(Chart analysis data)
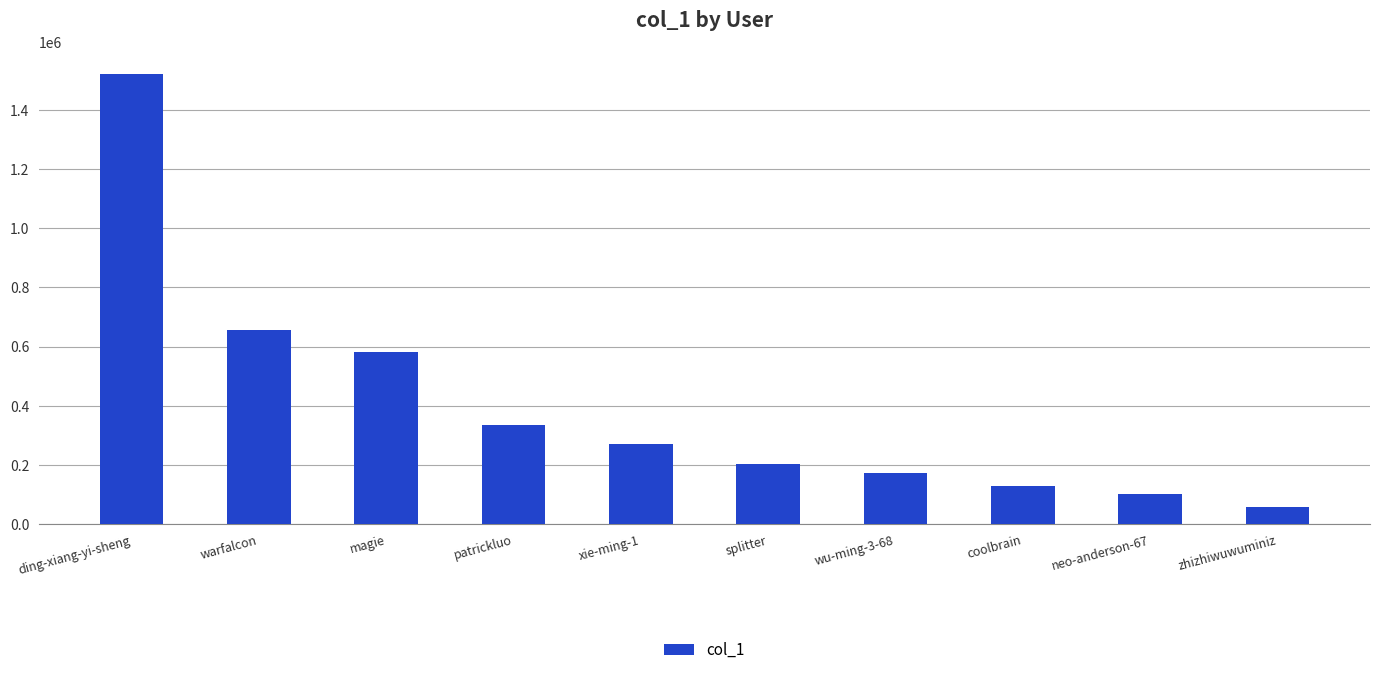

List the labels in order of value, largest first.

ding-xiang-yi-sheng, warfalcon, magie, patrickluo, xie-ming-1, splitter, wu-ming-3-68, coolbrain, neo-anderson-67, zhizhiwuwuminiz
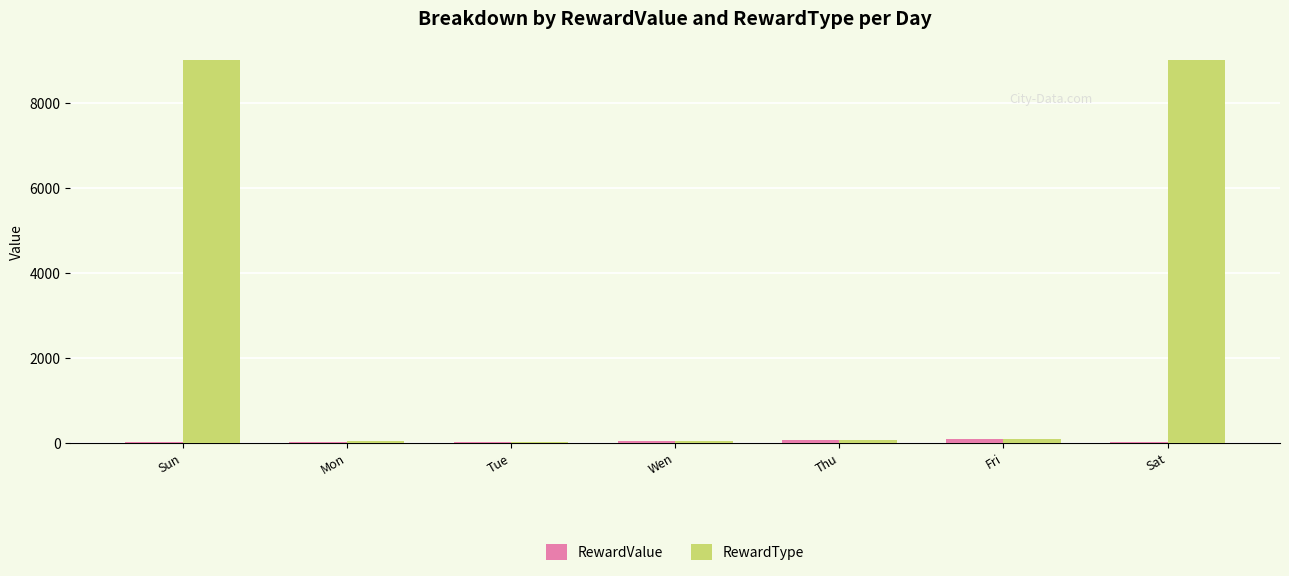

Between Sun and Fri, which series saw the biggest shift?

RewardType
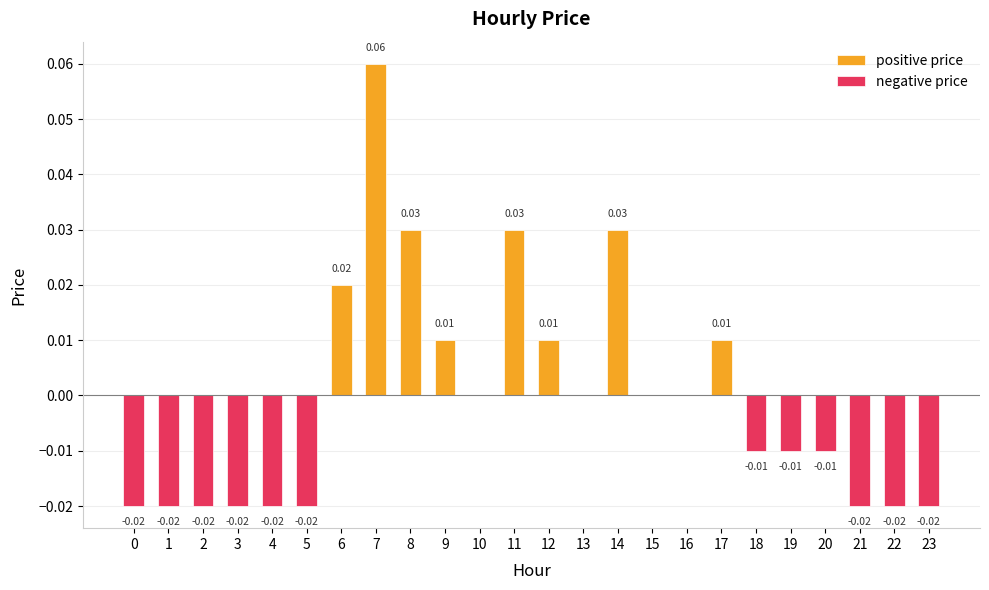

The negative price series shows 0.0 at 12. True or false?

True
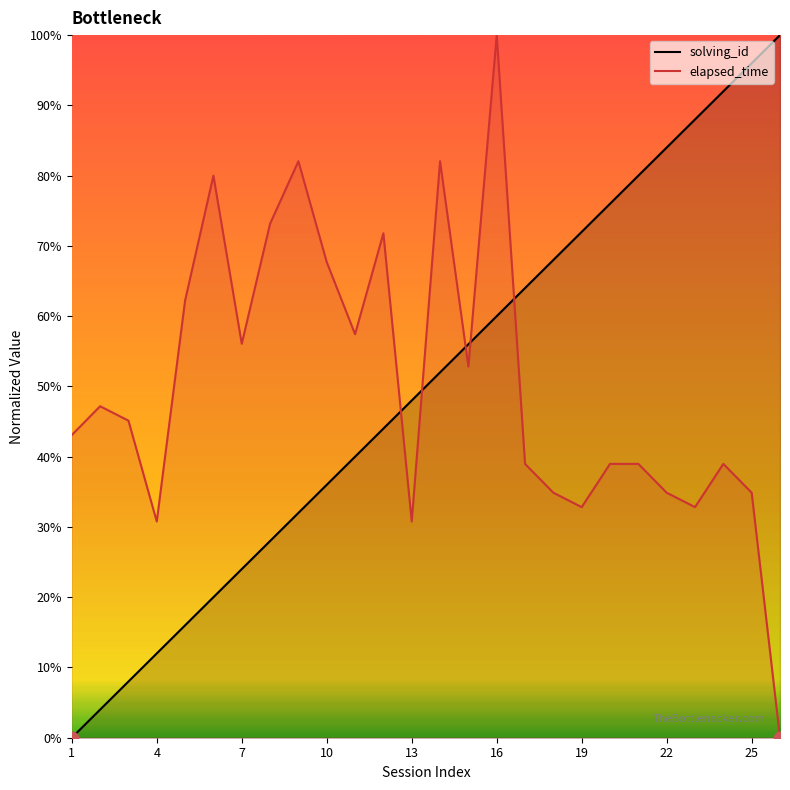

Which series has the largest total across all categories?

elapsed_time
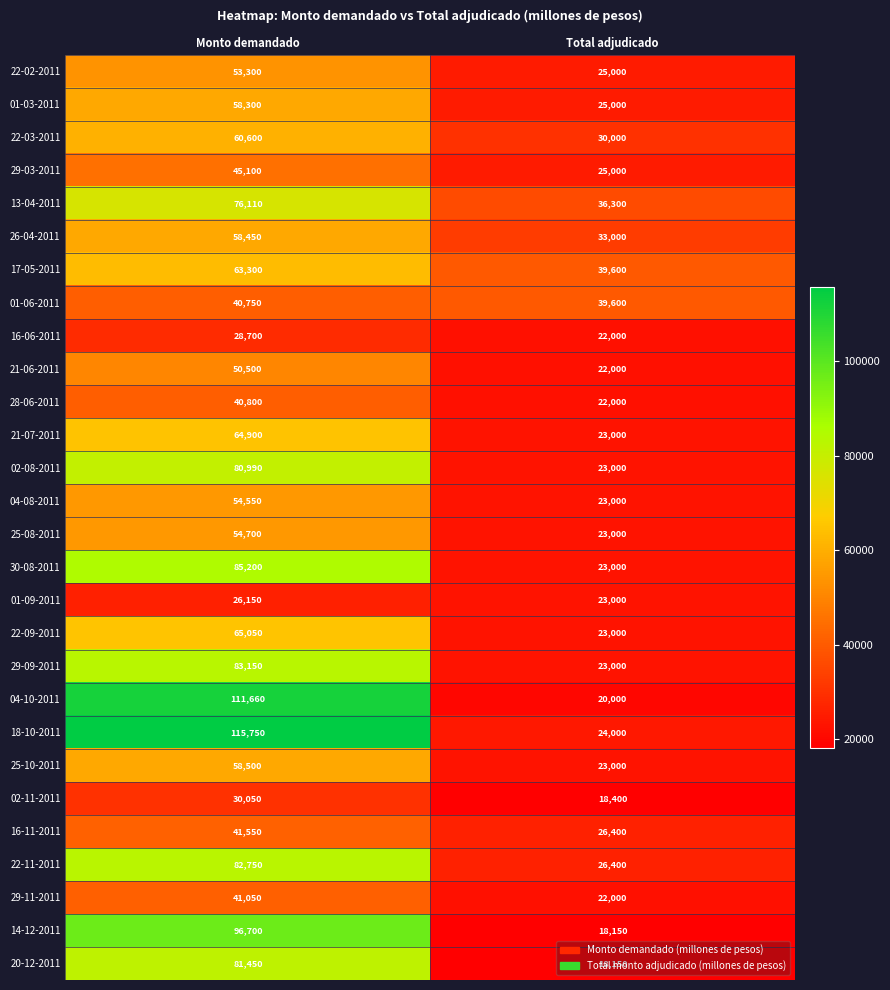

The 25-10-2011 series shows 86308 at Monto demandado. True or false?

False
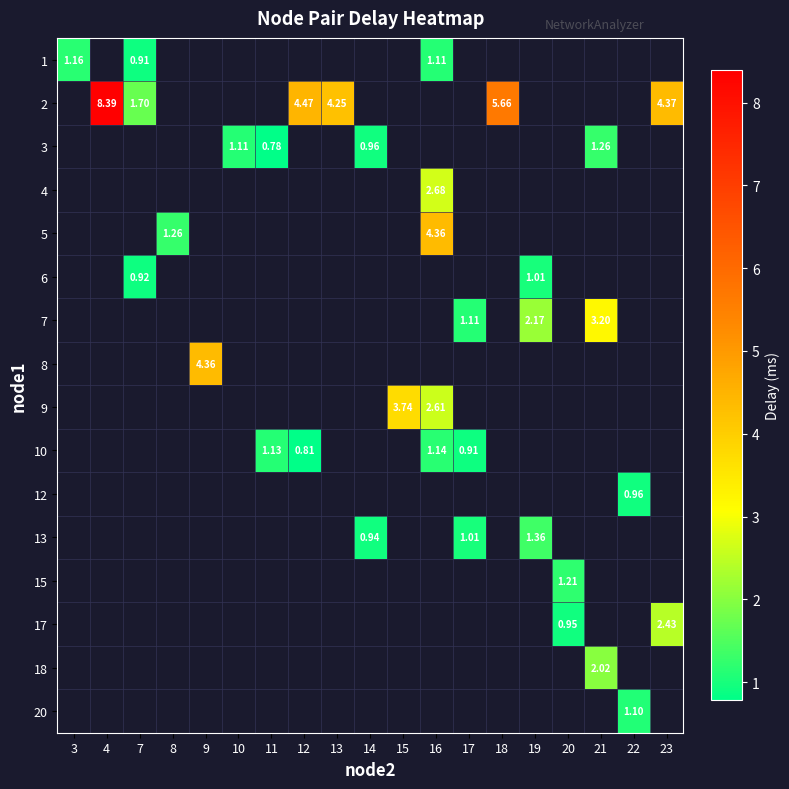

Is the value of row_13 at 7 greater than the value of row_2 at 17?

No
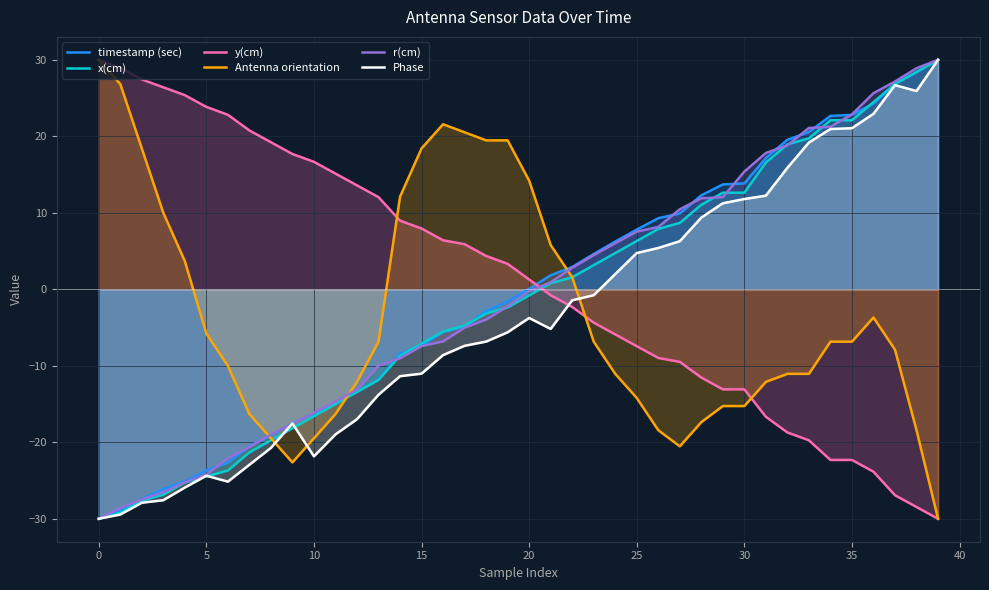

What is the value of the x(cm) point at the 3rd from the left?

-27.6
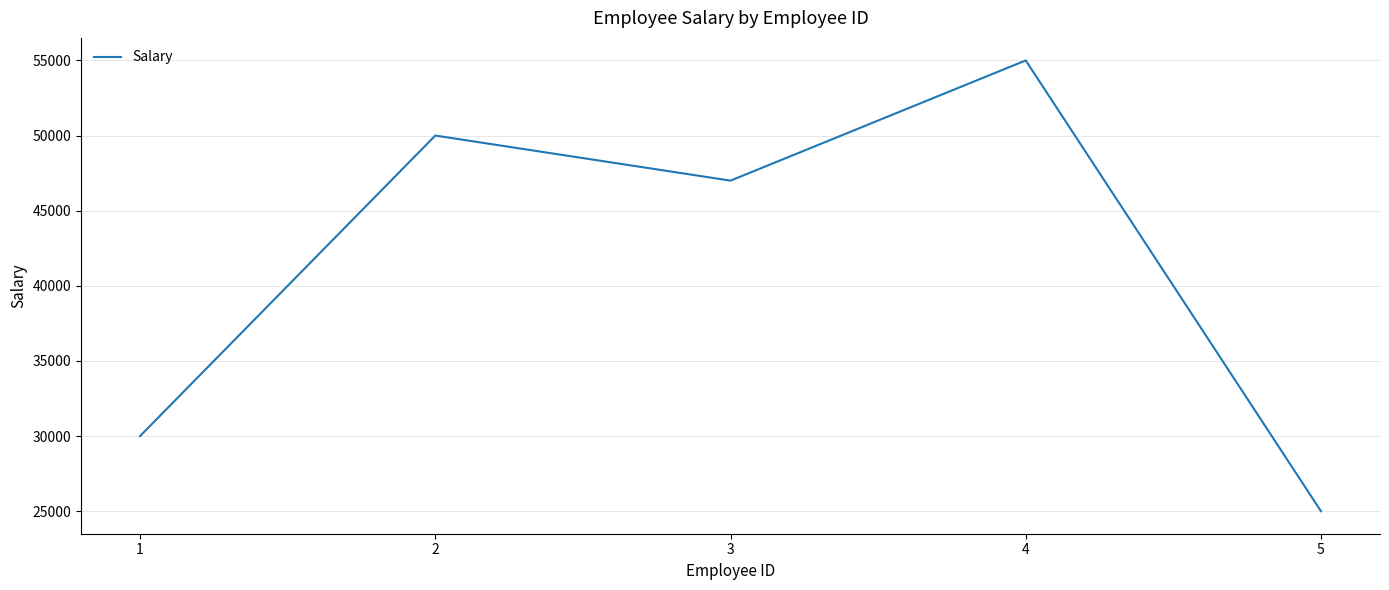

How many lines are shown in the chart?

1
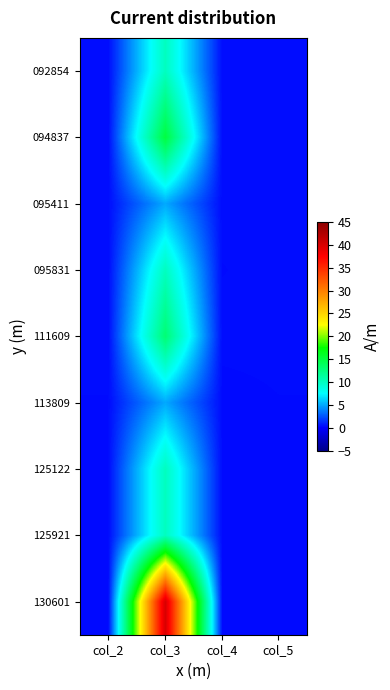

Reading left to right, transcribe all the data shown in this chart.

092854: col_2=0.4	col_3=10.0	col_4=0.4	col_5=0.4
094837: col_2=0.4	col_3=15.0	col_4=0.4	col_5=0.4
095411: col_2=0.4	col_3=5.0	col_4=0.4	col_5=0.4
095831: col_2=0.4	col_3=10.0	col_4=0.4	col_5=0.4
111609: col_2=0.4	col_3=13.0	col_4=0.4	col_5=0.4
113809: col_2=0.4	col_3=5.0	col_4=0.4	col_5=0.4
125122: col_2=0.4	col_3=10.0	col_4=0.3	col_5=0.4
125921: col_2=0.4	col_3=10.0	col_4=0.3	col_5=0.4
130601: col_2=0.3	col_3=40.0	col_4=0.3	col_5=0.4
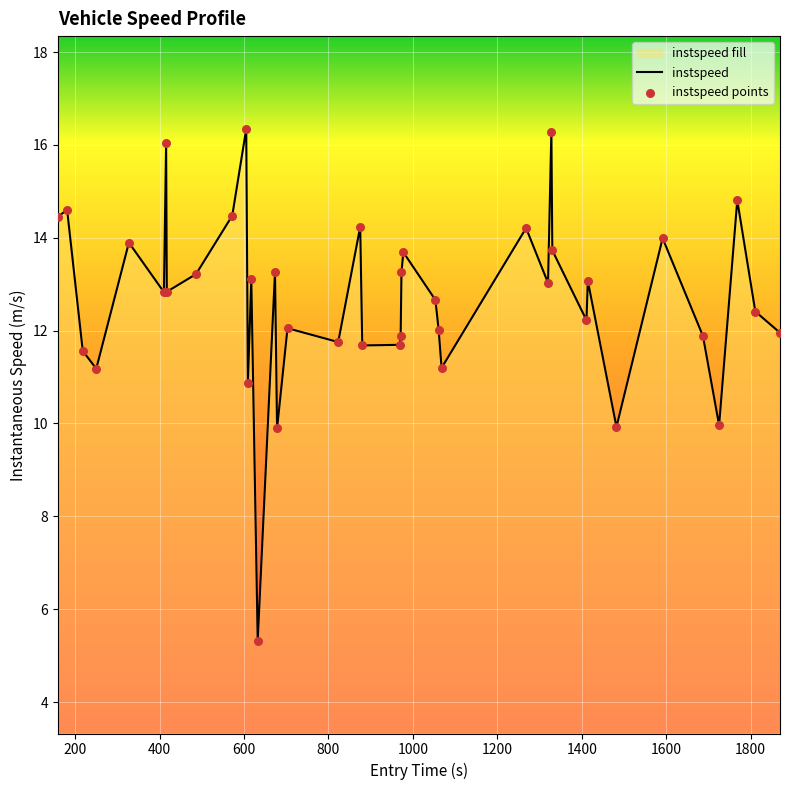

Which series has the largest total across all categories?

instspeed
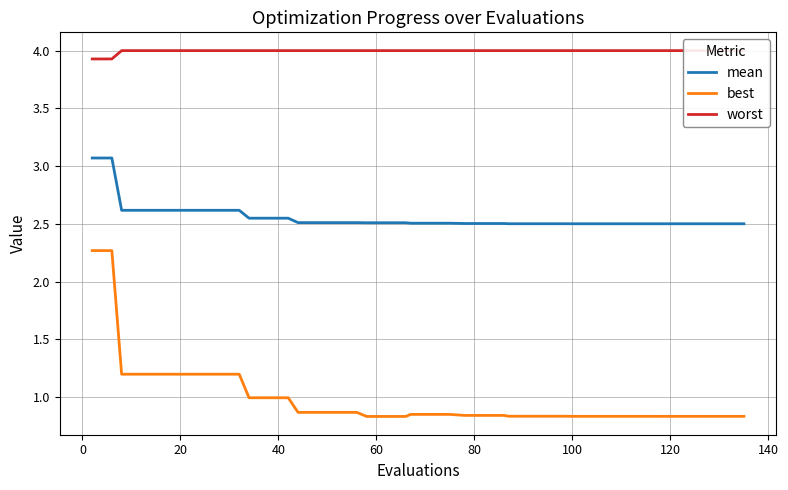

True or false: mean and best cross at least once.

False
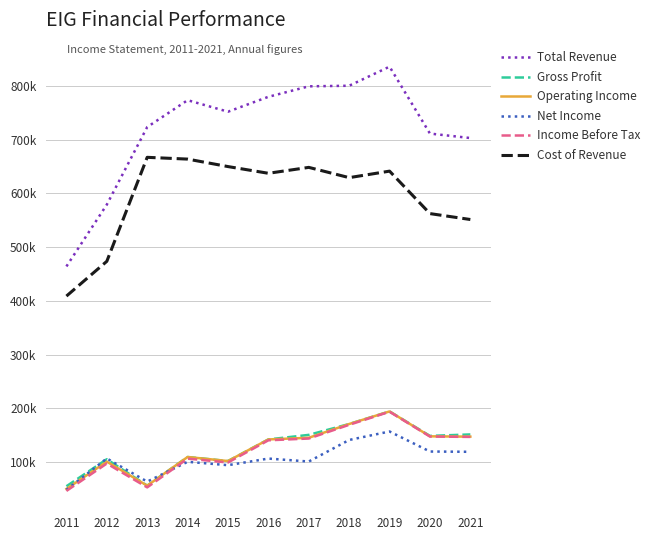

What are all the series names shown in the legend?

Total Revenue, Gross Profit, Operating Income, Net Income, Income Before Tax, Cost of Revenue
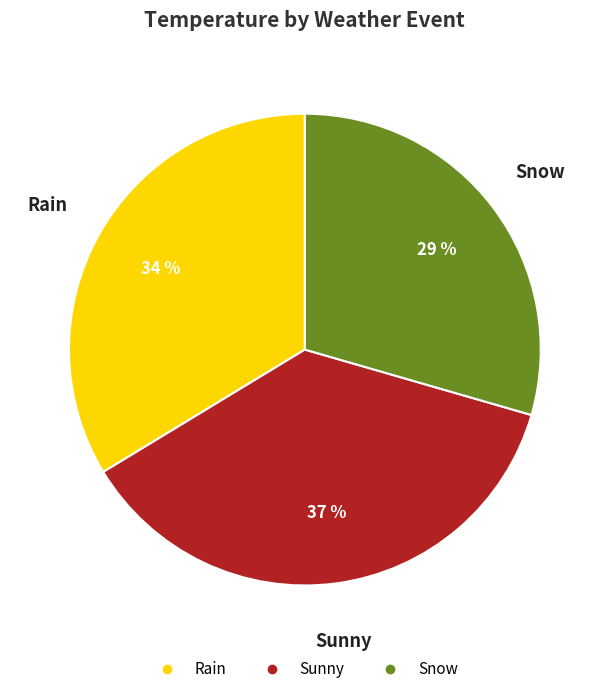

Which slice is the largest?

Sunny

Try it:
Extract each line of the items above that contains the word "shown", treating case as significant.

Output:
How many lines are shown in the chart?
Reading left to right, transcribe all the data shown in this chart.
What are all the series names shown in the legend?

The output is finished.